I would like to draw your attention to the following:

[MOD EDIT] [DELETED SPAM LINKS] Alan Player 7 March 2017 @ 23:18 AEDT

Notice any similarities? Took them a little while to get it with the markdown, but it became more uniform. I would not be surprised if that's the same person/team. There is clear trend and similarities. There are more in the dead thread bin, but those are the easiest to group. This indicates the banning isn't an overly effective method. The persistence suggests that so far the message you've sent is: Easy target.

Continuing to do nothing about this will not solve the problem, this will get a lot worse, unless you act soon. Ideally there are changes on the system side that can make this easier for you by removing a lot of it before it can be posted, and flagging up anything it's "not sure" about so you don't have to be digging for it. But minimally for now then some activity on your part should be required.

Yes, removing this content from public view and banning the user are both good moves - but this should not be the extent of the activities. Especially for a persistent offender it will be insufficient. In the realms of fighting software or teams, part-time moderation/admin will lose, constant and vigilant coverage required and you people have lives to attend to - a bot is relentless. Luckily automated systems have not been adapted to your registration and posting process. It will not be much longer, I assure you. However, should the current staff more agressively persue such events - clear signs to apply such behaviour would be clearly criminal activities, and obvious lack of intent for Asgardia as anything other than an advertising platform - then it's possible to get the message put out there that attempts to leverage our citizens as a harvestable source of income will result in cost instead.
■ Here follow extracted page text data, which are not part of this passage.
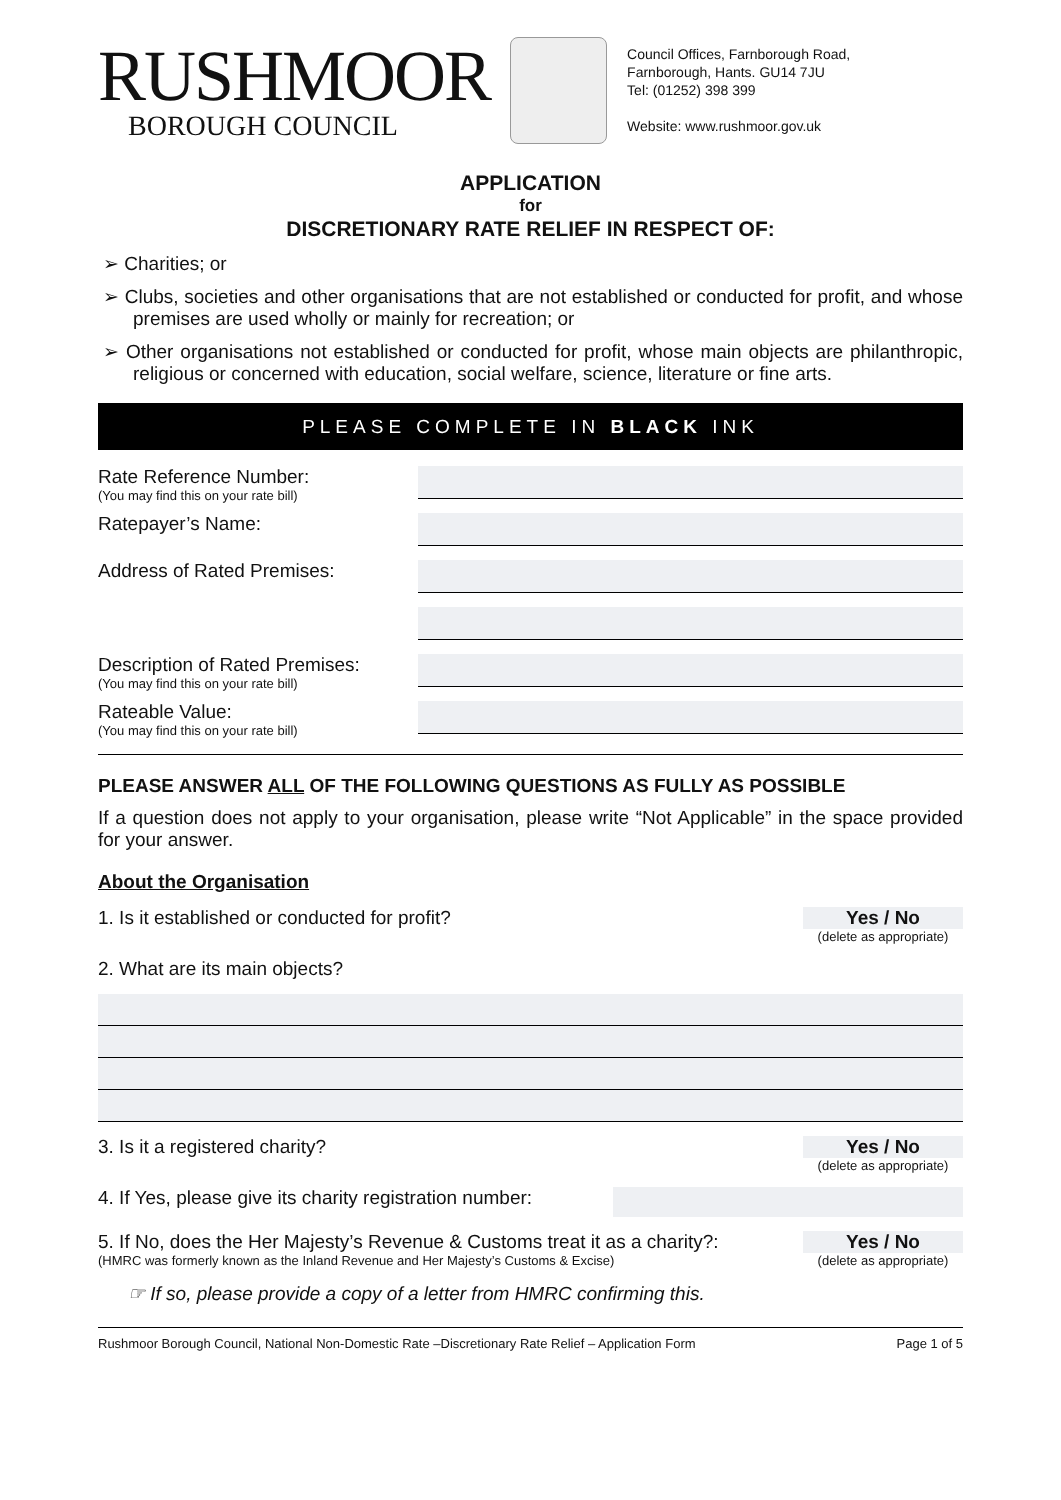RUSHMOOR
BOROUGH COUNCIL
Council Offices, Farnborough Road,
Farnborough, Hants. GU14 7JU
Tel: (01252) 398 399
Website: www.rushmoor.gov.uk
APPLICATION
for
DISCRETIONARY RATE RELIEF IN RESPECT OF:
➢ Charities; or
➢ Clubs, societies and other organisations that are not established or conducted for profit, and whose premises are used wholly or mainly for recreation; or
➢ Other organisations not established or conducted for profit, whose main objects are philanthropic, religious or concerned with education, social welfare, science, literature or fine arts.
PLEASE COMPLETE IN BLACK INK
Rate Reference Number:
(You may find this on your rate bill)
Ratepayer’s Name:
Address of Rated Premises:
Description of Rated Premises:
(You may find this on your rate bill)
Rateable Value:
(You may find this on your rate bill)
PLEASE ANSWER ALL OF THE FOLLOWING QUESTIONS AS FULLY AS POSSIBLE
If a question does not apply to your organisation, please write “Not Applicable” in the space provided for your answer.
About the Organisation
1. Is it established or conducted for profit? Yes / No
(delete as appropriate)
2. What are its main objects?
3. Is it a registered charity? Yes / No
(delete as appropriate)
4. If Yes, please give its charity registration number:
5. If No, does the Her Majesty’s Revenue & Customs treat it as a charity?:
(HMRC was formerly known as the Inland Revenue and Her Majesty’s Customs & Excise) Yes / No
(delete as appropriate)
☞ If so, please provide a copy of a letter from HMRC confirming this.
Rushmoor Borough Council, National Non-Domestic Rate –Discretionary Rate Relief – Application Form Page 1 of 5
This is acheived by taking away their toys, urniate in their cornflakes. In the case of residential services, this will represent a direct inconvenience. In the case of rented services, then this can get expensive when their $350/month server is ripped from under them with no refund two days into it's use and additional charges of $120 for dealing with the abuse report and $80 per spam message that left their systems. Dilligence in this action can make it economically unfeasible to persue using this as a spam platform, and any attempts to is going to directly relate in removing money from criminal enterprise.

I sense you shall be ill equipped in terms of access rights to get at the system logs - and these are the preferred citation of user abuse from people running the services these criminals and those like them use as this can then be confirmed against their own logs - but timestamps and timezone can be enough sometimes if they know what protocols they are looking for, and have a target addresses (HTTPS, https://asgardia.space/). I generally assume you have access to the user's IP but I would not be surprised if such simple moderator/admin functionality is absented. If you do not have access to this, then gaining access - for signup IP and posting IP - I suggest to be made a priority.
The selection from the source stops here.